私のジブリ・ノート

私が初めてジブリ作品を見たのは2010年。最初の2週間で宮崎作品を全て見た。何かが爆発した

『ジブリの教科書3 となりのトトロ』を読んだ。

ジブリの教科書3 となりのトトロ (文春ジブリ文庫)

 

文春文庫から、『ジブリの教科書』のシリーズが出ている。風の谷のナウシカ天空の城ラピュタに続いて昨年の7月には『となりのトトロ』が出た。2014年1月現在、第4集の『火垂るの墓』まで出ている。今日はこの本について書きたい。

 

ジブリの教科書3 となりのトトロ』はかなり読み応えがあって、どんどん読んでしまった。自分の集中度でいえば2の『天空の城ラピュタ』の比ではなく、1の『風の谷のナウシカ』さえはるかに超える。

 

この本は自然描写についての記述がものすごく多いのだけど、どれだけの手を尽くして自然が描写されているのかということを克明に書いていて、そこにものすごく引きこまれる。

 

それは自分の身体の中に入っている自然と呼応して、そう、これだよ、これなんだ、と言っている感じがものすごく強い。

 

この『となりのトトロ』における描写がその後のジブリ作品の自然描写の嚆矢になって、その後のジブリの自然描写の巧みさがどんどん神技の域に入って行く。

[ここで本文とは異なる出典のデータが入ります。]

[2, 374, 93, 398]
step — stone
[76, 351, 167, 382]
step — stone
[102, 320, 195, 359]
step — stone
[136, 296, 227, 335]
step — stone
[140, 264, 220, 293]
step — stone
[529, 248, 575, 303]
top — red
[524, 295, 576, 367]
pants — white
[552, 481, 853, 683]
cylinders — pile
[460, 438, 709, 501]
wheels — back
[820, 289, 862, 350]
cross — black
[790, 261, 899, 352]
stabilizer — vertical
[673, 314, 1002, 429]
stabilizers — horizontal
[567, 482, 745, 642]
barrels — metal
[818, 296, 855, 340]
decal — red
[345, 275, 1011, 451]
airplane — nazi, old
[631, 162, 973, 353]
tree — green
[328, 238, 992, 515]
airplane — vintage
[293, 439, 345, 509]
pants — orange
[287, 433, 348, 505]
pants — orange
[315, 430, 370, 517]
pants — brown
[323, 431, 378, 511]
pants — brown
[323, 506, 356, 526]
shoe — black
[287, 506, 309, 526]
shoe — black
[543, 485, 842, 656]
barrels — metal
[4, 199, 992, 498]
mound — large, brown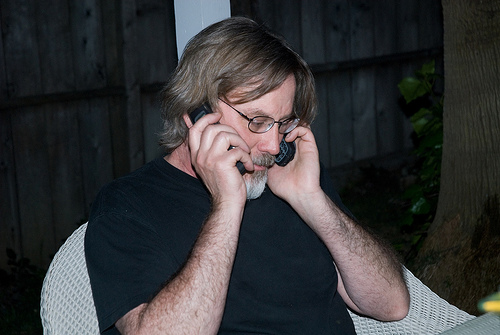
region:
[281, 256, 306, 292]
part of a shirt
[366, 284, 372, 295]
part of an arm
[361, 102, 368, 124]
part of a board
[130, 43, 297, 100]
man has brown hair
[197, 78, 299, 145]
man has black glasses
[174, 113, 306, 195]
man holds two phones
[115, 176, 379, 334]
man has black shirt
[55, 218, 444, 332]
man sits in white chair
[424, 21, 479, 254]
brown trunk of tree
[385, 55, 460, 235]
green leaves behind tree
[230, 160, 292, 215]
man has white beard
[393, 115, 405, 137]
part of a board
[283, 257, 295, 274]
part of a shirt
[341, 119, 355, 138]
part of a board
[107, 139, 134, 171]
edge of a board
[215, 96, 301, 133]
black frame reading glasses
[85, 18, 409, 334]
the man is using his 2 mobile phones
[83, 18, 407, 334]
the man is talking on his celphones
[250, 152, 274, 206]
the man has a mustache and a beard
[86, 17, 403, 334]
the man is wearing a black t shirt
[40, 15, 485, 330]
the man is sitting on the white chair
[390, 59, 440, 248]
green leaf plants on the ground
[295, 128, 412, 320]
white hairy arm of a man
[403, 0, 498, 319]
truck of a tree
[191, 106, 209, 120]
a black telephone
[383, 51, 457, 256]
green leaves behind tree trunk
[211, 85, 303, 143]
eye glasses on man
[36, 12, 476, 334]
man sitting in chair and holding one cell phone to each ear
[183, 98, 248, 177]
black cell phone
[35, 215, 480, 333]
white wicker chair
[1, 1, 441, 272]
brown wood slat fence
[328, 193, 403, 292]
brown hair on man's arm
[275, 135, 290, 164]
black buttons on face of cell phone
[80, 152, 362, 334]
black short sleeve t-shirt on man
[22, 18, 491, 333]
a man on the phone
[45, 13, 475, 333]
a person sitting down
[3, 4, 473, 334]
a scene outside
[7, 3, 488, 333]
a scene during the night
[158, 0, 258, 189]
a white post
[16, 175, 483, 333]
a white chair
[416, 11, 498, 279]
a tree in the background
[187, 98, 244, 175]
person holding black cell phone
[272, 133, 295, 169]
person holding black cell phone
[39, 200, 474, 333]
white wicker chair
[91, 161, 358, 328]
short sleeve black shirt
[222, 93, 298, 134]
black wire rimmed glasses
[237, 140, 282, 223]
white and brown beard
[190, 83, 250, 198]
black phone in hand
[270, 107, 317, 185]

そしてその時できなかったことが、たとえば『耳をすませば』や『もののけ姫』で実現して行くのだなあということを思わされる。トトロはすごい一歩ではあるけれども、やはり「最初の一歩」なのだ。

 

それは宮崎作品だけでなく、高畑作品でも『おもひでぽろぽろ』や『平成狸合戦ぽんぽこ』の自然描写につながっていく。今日高畑勲のインタビューを書店で読んでいて分かったのだが、人的に言えばこれは男鹿和雄の仕事と言える面が大きいようだ。

トトロはその第一歩をしるした記念碑的な作品なのだ。

 

そして驚くのは、ナウシカラピュタとSFっぽい作品が続いたあとにいきなりトトロという企画を実現させたこと。しかも『火垂るの墓』と二本立てで。やはり企画に無理があったのか休み中の公開でなかったために興行収入は上がらなかったようだ。しかしキャラクターグッズは爆発的に売れ、今でもスタジオジブリの収入の柱の一つになり、またジブリを象徴するキャラクターとしてあちこちに登場するのは周知のことだ。

 

この本をきちんと読んでいくと、この場面はどの色とどの色を使って、みたいなすごい具体的な記述もある。きっと後に続くアニメーターやその卵たちにとっても、本当に『ジブリの教科書』なんだなと思ったのだった。